In this way, being a dirtbag can be a social experience. Build a community. Share and enjoy the process AND the equipment.


Rain Hoffmeister at Lost Rocks, CA

Dirtbag Skill #6: Sleep Better In A Sleeping bag –

I’ve heard a lot of people say, “Ugh, I just sleep horribly when I’m out camping” or “I always sleep badly in a tent.”

Instead, go into your adventures with a positive mindset. Think of a sleeping bag as a wonderful cocoon of perfect softness wrapping your body in the ability to sleep well. In this way, plan on sleeping well on your upcoming adventure, anticipating that delicious body-wrap enveloping you. Start with positivity. Say things like, “I always sleep better in a sleeping bag.” Or “I sleep better under the stars.”

Alternative: In addition to being positive, DO SOMETHING about your backcountry sleep. Instead of carrying one thin sleeping pad that weighs almost nothing, carry three thin sleeping pads that still weigh almost nothing. Roll them all together and strap them to the outside of your pack so their bulk doesn’t take up all of your packing space. Then – when it’s time for bed – stack all three pads on top of each other and put your sleeping bag on top. Suddenly – when you lay down – you feel like you’re on an incredibly comfortable mattress in the backcountry. Using this trick will help you sleep better.


Dirtbag Skill #7: Be Open To New Experiences Or Enjoy the Same Old Adventures –

There are two schools of dirtbaggery. One is all about the new experiences: Bouldering in South Africa or Skating slums in urban Brazil. Living on the run. If you’re invited somewhere – and can get there in any way – you always take the trip, always go for the new adventure.

The other dirtbag school is living cheap next to your favorite adventure location. Finding a free (maybe legal, maybe not) place of residence that allows you to surf that same break for three years straight or to bike the latticework of trails in the Cascades above Oakridge. Become the crustiest of crusty locals. Learn every variation and enjoy the daily process of repetition and beauty. Or usher in visitors with your knowledge-base, teaching them when they need your help.

Alternative: Embrace a combination of both dirtbag schools. Mostly do local adventures, but work and save a little bit of money so you can take the big adventure when it’s offered. Say, “Once or twice a year, I’m going to go out and do something awesome.”

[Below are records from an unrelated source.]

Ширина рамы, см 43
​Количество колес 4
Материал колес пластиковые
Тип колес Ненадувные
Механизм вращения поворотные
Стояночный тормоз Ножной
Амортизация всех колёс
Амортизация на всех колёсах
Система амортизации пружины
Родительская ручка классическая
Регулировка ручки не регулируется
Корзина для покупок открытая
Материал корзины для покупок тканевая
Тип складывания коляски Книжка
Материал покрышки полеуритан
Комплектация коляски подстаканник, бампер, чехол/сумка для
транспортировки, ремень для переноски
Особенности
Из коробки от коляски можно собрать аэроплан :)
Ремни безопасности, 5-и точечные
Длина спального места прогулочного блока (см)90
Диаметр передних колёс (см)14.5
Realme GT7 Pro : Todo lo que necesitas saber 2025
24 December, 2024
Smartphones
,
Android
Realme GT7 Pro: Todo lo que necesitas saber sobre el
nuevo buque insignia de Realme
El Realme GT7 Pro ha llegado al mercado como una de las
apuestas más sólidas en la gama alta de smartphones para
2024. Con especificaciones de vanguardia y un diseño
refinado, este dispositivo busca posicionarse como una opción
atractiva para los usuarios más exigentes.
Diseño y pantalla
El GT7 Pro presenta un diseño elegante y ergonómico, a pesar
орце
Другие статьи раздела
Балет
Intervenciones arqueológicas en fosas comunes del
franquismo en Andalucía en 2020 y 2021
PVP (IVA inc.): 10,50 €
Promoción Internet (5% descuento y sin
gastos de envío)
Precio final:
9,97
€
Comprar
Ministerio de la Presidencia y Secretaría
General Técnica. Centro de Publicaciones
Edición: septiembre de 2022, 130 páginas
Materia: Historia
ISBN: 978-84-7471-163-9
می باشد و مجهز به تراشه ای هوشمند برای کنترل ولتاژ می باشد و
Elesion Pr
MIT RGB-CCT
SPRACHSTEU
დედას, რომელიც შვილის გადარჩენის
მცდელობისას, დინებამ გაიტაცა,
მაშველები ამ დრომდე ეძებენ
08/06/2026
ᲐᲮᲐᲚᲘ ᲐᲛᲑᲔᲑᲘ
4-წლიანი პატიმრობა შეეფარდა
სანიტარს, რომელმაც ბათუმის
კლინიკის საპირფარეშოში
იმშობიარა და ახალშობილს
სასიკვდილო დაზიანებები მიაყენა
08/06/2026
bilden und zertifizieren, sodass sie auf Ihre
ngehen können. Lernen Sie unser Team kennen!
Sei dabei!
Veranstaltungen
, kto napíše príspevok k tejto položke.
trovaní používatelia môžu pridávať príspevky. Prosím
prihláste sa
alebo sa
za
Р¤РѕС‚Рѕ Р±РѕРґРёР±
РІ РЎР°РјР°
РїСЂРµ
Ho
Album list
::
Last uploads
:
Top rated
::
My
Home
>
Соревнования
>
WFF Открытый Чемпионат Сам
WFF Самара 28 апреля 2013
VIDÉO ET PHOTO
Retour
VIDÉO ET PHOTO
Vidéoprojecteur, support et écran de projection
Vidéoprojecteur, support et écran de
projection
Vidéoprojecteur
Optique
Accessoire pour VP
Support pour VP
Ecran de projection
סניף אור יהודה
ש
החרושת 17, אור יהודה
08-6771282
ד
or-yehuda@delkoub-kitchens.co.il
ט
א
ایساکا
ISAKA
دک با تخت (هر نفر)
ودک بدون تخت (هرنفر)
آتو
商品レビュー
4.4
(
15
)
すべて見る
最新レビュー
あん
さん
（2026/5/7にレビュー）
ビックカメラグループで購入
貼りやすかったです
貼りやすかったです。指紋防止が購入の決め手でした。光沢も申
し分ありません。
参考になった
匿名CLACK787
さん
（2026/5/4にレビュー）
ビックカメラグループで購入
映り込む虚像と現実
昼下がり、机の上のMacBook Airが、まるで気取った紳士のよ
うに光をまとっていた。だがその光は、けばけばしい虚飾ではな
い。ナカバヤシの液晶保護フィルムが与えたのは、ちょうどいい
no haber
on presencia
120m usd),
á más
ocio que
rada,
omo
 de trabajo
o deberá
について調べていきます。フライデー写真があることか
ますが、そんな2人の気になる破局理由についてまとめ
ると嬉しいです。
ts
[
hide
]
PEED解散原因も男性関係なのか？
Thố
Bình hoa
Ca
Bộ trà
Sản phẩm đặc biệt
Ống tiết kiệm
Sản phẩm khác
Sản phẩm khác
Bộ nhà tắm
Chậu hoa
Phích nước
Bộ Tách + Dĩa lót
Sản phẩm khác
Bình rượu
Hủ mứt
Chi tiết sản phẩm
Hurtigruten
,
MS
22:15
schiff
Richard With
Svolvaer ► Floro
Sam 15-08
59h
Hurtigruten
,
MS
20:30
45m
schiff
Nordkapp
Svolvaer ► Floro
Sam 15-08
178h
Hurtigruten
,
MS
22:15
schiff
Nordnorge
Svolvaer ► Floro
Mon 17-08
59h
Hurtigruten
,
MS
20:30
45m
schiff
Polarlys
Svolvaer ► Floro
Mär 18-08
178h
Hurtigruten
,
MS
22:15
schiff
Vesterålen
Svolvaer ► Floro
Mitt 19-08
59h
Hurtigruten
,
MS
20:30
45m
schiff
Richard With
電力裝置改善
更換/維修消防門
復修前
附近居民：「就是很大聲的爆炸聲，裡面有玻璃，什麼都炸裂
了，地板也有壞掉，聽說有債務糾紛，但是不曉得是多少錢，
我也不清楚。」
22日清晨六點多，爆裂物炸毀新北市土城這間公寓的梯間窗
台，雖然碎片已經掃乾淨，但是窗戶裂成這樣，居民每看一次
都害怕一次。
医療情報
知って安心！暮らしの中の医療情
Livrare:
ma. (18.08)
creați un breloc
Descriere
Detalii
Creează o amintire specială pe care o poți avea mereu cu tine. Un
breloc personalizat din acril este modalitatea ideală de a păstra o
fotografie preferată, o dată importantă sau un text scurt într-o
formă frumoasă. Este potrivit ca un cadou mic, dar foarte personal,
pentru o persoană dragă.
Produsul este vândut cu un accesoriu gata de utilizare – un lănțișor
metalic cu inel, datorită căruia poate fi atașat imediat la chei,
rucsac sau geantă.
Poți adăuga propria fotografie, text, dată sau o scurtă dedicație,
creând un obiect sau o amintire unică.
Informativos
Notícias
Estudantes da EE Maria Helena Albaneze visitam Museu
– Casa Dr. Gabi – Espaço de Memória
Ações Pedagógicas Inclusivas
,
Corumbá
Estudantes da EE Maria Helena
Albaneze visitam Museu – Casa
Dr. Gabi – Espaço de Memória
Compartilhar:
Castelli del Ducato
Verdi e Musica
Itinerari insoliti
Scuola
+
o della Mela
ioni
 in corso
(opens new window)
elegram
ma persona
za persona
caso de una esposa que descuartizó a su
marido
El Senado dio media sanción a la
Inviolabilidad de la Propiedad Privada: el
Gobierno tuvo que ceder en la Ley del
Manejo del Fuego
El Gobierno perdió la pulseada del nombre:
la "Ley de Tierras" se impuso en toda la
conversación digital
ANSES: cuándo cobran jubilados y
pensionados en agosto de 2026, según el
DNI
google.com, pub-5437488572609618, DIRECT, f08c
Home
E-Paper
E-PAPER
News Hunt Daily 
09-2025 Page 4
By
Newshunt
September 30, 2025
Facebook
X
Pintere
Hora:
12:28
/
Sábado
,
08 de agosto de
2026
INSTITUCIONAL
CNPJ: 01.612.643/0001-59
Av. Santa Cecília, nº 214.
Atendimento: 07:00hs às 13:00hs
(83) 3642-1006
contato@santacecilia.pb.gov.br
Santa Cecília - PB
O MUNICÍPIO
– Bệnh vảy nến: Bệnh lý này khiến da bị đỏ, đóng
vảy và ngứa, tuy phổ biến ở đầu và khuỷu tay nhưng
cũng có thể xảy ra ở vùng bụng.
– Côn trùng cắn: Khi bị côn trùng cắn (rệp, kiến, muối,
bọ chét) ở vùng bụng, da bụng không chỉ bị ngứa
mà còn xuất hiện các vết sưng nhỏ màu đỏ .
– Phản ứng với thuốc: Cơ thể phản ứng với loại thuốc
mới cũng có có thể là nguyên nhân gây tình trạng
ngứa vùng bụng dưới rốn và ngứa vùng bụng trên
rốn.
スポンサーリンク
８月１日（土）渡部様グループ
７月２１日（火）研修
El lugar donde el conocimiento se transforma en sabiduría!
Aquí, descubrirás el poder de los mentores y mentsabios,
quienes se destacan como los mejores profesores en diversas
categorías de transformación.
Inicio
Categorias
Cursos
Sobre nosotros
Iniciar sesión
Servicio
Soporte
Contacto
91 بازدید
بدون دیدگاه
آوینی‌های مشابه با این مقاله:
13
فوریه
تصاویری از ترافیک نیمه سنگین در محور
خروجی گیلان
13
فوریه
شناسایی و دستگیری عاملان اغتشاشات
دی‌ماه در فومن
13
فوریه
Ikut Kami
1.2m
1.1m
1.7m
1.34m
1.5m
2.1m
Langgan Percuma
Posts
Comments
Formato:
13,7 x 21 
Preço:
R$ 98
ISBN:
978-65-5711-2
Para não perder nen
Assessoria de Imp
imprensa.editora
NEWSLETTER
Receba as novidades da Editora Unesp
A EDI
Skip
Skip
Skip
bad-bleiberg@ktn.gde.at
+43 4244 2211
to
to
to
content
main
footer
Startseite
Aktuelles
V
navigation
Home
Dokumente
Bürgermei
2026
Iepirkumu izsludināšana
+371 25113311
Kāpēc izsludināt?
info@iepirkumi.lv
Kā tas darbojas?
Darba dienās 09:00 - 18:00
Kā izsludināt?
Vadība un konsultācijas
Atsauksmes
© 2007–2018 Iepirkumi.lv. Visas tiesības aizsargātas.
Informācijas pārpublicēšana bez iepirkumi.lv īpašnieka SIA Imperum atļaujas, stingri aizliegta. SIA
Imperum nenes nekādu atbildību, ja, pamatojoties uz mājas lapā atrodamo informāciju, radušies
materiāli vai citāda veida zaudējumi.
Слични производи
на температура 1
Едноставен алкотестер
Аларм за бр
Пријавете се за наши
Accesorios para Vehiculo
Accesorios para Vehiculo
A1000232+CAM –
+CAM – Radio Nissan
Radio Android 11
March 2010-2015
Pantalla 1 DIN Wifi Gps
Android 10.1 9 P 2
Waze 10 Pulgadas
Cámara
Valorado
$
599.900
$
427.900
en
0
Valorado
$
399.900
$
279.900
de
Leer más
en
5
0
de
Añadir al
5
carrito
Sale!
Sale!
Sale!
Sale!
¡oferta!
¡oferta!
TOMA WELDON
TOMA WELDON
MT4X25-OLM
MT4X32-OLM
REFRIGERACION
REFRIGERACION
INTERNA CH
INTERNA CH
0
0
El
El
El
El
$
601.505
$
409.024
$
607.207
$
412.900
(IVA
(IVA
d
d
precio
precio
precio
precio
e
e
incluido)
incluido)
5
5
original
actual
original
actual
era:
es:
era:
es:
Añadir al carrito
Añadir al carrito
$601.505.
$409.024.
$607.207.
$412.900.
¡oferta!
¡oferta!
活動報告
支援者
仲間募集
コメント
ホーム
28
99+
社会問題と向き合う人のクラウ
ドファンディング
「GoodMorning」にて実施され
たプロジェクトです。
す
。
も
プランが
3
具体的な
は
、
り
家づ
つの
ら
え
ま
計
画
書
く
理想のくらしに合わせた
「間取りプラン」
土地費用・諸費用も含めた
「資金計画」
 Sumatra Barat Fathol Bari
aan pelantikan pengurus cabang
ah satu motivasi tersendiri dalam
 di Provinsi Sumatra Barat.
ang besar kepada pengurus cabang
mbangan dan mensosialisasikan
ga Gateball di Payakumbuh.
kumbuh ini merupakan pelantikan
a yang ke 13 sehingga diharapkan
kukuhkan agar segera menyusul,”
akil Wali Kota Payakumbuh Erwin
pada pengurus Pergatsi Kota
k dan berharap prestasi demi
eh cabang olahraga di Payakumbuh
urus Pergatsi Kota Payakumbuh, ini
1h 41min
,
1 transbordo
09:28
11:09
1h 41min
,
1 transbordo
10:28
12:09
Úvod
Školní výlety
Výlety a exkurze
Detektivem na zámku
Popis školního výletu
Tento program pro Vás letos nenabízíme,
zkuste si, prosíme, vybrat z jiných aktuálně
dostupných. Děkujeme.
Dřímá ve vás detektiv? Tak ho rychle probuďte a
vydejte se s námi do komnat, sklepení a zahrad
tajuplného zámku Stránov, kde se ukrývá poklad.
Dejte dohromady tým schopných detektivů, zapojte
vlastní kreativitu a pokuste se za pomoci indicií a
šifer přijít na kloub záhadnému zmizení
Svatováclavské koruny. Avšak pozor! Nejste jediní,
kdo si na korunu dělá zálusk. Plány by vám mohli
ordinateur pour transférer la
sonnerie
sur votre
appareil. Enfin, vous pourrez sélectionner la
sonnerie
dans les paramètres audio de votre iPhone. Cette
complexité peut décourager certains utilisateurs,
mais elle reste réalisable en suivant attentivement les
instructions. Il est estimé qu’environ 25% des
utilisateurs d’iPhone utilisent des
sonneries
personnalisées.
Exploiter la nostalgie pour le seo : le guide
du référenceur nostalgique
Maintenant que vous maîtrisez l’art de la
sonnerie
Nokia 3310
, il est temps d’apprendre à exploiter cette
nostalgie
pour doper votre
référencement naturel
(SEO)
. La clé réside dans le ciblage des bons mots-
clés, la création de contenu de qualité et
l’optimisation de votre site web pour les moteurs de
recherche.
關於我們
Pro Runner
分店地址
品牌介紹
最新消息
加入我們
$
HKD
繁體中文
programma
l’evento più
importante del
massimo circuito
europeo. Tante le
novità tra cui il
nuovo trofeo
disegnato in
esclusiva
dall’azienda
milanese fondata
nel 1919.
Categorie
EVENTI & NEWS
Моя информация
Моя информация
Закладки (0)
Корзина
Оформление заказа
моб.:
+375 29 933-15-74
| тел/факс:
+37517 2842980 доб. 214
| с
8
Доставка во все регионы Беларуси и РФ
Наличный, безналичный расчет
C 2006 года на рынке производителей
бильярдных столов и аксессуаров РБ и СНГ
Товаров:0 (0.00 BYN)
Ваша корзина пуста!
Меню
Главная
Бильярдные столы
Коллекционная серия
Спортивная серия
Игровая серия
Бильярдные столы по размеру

This list of seven skills isn’t comprehensive. Think of your own dirtbag-skill-ideas and add them to the list.  But the key is to keep adventuring. Never tell yourself that you’re too out of shape or too old. Just go out and keep going out.

Ask yourself: “What do I want to do?”

“What could I do?”

“Where can I go, and how dirty can I get?”

Venture forth, dirtbags! There’s an entire world out there and it’s waiting for you!


Peter Brown Hoffmeister is the author of the novels Too Shattered For Mending, This Is The Part Where You Laugh, and Graphic The Valley (a dirtbag novel set in Yosemite Valley). He is also the director of an outdoor program, a sponsored rock climber, and a white-water rafting guide. He recently got WAY over his head kayaking the East Fork of the Owyhee River, the most remote river fork in the lower 48 states. His borrowed dry-suit smelled terrible, but he swam in the river every day.


Cooper Wilt


Lost and founds are literal gold mines. Great article Pete!!!